Data records ::
# # #

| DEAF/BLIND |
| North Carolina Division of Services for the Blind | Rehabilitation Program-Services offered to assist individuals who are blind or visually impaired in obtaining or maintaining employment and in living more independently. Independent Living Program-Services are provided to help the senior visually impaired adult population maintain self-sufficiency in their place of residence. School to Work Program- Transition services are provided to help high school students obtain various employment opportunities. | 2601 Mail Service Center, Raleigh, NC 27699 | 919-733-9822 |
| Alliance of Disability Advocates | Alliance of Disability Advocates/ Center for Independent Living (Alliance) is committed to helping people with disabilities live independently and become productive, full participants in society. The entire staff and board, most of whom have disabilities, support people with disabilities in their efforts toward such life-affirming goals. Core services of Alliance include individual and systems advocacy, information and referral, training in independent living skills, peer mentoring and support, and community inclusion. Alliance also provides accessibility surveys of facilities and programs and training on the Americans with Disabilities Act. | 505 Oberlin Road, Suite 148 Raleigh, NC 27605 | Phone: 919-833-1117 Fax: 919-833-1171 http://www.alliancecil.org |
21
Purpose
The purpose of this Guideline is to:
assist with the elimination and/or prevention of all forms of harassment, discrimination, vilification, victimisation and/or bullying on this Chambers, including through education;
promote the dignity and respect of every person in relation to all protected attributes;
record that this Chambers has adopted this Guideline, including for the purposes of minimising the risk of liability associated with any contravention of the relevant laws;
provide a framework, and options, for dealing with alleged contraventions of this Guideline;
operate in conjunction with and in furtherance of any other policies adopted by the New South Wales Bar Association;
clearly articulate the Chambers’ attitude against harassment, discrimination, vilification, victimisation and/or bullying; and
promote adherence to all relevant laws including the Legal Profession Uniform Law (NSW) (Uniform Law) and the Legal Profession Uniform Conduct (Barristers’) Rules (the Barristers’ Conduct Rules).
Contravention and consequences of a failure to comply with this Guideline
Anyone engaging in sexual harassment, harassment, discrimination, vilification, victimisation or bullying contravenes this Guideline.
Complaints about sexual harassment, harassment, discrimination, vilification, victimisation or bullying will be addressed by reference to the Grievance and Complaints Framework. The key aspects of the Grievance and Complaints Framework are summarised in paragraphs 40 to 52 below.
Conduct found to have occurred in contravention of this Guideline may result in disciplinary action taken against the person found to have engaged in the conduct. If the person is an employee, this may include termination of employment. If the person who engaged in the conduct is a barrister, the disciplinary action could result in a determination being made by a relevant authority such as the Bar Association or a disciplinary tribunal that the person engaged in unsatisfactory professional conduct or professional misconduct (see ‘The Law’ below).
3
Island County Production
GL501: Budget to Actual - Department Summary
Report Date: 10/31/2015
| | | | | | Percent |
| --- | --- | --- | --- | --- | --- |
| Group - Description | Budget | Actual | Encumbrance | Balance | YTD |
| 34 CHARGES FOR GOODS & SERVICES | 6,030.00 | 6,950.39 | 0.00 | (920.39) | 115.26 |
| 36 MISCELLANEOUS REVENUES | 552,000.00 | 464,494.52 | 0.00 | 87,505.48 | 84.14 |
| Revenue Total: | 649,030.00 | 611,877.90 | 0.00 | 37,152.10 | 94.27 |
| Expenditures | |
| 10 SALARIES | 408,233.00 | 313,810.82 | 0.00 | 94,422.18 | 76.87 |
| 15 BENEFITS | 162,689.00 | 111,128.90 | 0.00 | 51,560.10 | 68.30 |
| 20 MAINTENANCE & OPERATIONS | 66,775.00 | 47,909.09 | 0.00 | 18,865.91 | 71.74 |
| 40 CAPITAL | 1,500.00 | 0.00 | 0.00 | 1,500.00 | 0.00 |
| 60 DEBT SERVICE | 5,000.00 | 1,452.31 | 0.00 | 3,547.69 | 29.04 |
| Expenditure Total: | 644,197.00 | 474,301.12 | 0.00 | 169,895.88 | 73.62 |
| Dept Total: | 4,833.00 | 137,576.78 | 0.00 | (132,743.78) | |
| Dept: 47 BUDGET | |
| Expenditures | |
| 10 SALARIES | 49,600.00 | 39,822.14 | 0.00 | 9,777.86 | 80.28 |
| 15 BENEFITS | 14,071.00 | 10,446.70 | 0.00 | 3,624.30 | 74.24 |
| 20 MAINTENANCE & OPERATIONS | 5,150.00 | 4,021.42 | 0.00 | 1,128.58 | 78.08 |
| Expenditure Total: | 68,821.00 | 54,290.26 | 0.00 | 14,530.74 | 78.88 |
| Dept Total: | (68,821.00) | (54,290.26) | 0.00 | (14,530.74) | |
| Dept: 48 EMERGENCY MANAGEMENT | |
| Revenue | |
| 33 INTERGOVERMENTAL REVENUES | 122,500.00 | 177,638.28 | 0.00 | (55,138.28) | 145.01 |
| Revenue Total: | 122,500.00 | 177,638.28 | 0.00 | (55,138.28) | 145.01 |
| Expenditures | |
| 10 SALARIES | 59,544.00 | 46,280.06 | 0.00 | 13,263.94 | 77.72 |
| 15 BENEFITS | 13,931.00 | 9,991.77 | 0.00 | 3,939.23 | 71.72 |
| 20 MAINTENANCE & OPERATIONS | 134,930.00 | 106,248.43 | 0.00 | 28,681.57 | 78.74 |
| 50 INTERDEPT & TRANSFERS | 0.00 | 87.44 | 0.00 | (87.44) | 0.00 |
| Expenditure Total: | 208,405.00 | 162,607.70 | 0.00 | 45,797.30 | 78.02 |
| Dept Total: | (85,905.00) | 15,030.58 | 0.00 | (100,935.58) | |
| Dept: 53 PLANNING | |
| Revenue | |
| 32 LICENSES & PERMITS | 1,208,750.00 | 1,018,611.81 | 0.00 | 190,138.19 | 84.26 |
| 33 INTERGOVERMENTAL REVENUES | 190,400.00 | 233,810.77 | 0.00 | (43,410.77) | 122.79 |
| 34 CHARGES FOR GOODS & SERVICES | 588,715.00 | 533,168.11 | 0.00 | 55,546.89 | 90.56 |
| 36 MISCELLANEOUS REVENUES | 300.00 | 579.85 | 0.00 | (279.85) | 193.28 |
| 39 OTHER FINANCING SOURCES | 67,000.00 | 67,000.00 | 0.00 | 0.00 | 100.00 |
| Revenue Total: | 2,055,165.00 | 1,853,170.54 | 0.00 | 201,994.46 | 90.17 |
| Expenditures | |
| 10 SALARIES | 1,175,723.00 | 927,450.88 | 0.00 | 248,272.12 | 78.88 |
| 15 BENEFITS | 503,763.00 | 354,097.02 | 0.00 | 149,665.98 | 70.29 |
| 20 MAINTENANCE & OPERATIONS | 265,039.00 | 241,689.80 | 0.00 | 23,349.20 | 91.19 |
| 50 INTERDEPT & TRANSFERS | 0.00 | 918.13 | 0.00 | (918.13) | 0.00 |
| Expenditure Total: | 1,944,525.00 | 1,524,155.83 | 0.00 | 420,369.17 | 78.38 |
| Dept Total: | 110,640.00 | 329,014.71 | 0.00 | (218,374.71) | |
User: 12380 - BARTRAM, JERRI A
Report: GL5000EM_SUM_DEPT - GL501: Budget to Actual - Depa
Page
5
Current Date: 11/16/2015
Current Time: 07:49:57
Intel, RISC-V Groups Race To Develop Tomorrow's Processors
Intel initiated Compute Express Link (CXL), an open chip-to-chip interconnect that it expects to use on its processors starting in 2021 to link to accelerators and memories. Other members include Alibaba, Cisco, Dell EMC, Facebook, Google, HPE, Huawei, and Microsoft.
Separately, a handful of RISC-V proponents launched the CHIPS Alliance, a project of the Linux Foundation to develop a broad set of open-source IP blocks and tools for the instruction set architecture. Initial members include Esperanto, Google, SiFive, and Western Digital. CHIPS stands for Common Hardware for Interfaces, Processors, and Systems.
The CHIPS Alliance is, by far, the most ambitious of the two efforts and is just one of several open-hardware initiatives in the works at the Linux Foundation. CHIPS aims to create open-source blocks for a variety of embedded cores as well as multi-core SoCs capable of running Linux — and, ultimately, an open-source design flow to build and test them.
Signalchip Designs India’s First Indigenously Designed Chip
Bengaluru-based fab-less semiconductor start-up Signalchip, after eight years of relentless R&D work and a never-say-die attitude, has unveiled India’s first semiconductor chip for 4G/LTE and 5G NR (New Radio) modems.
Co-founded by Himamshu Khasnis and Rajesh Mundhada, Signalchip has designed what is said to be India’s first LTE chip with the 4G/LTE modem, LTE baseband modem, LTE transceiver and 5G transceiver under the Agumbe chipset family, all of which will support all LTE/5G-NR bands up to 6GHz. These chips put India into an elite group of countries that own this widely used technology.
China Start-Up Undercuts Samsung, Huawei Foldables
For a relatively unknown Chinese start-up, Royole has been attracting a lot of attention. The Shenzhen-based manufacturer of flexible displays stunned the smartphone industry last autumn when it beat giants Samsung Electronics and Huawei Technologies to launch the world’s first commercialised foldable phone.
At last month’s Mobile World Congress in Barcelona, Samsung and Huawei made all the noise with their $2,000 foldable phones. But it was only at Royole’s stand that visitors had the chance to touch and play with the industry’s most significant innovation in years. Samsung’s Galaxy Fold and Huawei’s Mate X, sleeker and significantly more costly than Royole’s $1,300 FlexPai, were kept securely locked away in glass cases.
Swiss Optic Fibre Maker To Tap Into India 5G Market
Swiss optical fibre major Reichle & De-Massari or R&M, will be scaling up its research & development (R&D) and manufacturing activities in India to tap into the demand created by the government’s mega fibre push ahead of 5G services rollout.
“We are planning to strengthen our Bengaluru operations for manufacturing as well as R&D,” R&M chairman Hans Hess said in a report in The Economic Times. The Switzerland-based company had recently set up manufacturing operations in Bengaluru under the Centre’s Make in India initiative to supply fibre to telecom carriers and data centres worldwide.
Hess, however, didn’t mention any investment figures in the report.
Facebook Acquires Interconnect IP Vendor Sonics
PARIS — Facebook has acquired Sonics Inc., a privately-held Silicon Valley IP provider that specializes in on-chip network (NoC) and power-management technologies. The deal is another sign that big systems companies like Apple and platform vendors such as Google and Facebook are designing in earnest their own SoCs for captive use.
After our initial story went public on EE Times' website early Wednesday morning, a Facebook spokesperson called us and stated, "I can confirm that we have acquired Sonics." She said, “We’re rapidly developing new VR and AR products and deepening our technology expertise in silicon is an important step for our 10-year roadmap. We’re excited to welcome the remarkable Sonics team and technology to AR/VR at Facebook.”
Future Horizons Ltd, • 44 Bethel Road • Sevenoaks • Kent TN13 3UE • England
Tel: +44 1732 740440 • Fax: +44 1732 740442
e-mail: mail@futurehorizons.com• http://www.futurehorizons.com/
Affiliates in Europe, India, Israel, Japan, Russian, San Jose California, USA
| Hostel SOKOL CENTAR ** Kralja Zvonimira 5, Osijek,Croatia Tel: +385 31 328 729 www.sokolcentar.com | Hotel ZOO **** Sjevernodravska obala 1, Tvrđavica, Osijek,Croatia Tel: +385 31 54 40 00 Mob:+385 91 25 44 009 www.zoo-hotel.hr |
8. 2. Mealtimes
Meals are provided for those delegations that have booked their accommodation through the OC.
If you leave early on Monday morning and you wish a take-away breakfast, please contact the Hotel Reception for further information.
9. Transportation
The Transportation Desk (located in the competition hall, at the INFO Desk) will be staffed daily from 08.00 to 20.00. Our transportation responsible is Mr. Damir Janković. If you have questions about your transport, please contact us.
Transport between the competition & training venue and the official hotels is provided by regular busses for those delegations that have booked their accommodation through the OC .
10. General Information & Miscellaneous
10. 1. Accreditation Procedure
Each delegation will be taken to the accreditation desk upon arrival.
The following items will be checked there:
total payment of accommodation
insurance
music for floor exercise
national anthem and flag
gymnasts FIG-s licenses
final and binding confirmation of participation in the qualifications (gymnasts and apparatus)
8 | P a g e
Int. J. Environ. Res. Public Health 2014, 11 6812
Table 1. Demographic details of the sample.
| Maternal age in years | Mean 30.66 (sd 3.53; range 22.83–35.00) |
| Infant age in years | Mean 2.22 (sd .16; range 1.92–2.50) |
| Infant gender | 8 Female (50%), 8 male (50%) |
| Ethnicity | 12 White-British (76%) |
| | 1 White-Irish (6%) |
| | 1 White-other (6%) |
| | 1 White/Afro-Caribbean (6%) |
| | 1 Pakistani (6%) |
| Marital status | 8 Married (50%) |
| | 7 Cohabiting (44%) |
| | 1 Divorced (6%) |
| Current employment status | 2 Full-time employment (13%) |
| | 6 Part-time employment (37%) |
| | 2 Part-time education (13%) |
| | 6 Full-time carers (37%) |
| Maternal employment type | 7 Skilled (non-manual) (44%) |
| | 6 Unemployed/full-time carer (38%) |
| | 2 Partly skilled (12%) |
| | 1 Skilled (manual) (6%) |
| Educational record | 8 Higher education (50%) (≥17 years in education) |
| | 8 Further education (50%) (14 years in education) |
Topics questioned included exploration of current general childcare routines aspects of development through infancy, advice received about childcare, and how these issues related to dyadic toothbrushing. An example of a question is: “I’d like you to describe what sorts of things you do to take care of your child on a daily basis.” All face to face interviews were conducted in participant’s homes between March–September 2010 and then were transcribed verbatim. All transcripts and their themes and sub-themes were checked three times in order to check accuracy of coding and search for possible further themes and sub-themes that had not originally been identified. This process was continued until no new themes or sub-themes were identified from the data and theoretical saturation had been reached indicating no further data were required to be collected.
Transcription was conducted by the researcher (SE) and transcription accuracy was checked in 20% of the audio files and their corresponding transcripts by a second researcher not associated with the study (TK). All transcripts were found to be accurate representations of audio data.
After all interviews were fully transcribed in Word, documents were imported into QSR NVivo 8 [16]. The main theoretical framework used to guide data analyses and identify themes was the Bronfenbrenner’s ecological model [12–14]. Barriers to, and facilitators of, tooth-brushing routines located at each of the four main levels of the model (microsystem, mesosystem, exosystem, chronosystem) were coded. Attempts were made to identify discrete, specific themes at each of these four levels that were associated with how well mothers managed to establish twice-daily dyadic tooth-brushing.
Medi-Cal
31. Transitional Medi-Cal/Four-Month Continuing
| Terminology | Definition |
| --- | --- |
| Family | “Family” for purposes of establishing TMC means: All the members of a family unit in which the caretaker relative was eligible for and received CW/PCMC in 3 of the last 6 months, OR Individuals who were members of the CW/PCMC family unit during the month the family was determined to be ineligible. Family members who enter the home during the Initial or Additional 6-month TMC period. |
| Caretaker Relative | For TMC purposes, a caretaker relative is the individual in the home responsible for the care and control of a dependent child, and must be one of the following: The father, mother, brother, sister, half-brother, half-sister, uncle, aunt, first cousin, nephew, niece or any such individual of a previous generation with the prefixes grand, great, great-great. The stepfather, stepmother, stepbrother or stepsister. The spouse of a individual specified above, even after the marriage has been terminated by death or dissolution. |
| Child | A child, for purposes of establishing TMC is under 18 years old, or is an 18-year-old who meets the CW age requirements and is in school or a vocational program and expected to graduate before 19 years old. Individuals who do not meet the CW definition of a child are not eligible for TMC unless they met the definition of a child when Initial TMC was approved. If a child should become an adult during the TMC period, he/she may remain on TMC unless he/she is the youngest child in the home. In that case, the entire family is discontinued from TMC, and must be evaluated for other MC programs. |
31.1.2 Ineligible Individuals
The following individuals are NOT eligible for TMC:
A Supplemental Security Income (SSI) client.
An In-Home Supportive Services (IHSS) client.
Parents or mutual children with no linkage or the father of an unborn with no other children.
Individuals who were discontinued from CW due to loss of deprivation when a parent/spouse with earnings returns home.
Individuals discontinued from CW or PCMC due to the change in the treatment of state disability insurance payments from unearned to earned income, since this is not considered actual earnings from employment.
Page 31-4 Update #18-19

# # #

Go through the material above and state how many lines hold the word "client". Give only the number.

Solution :: 2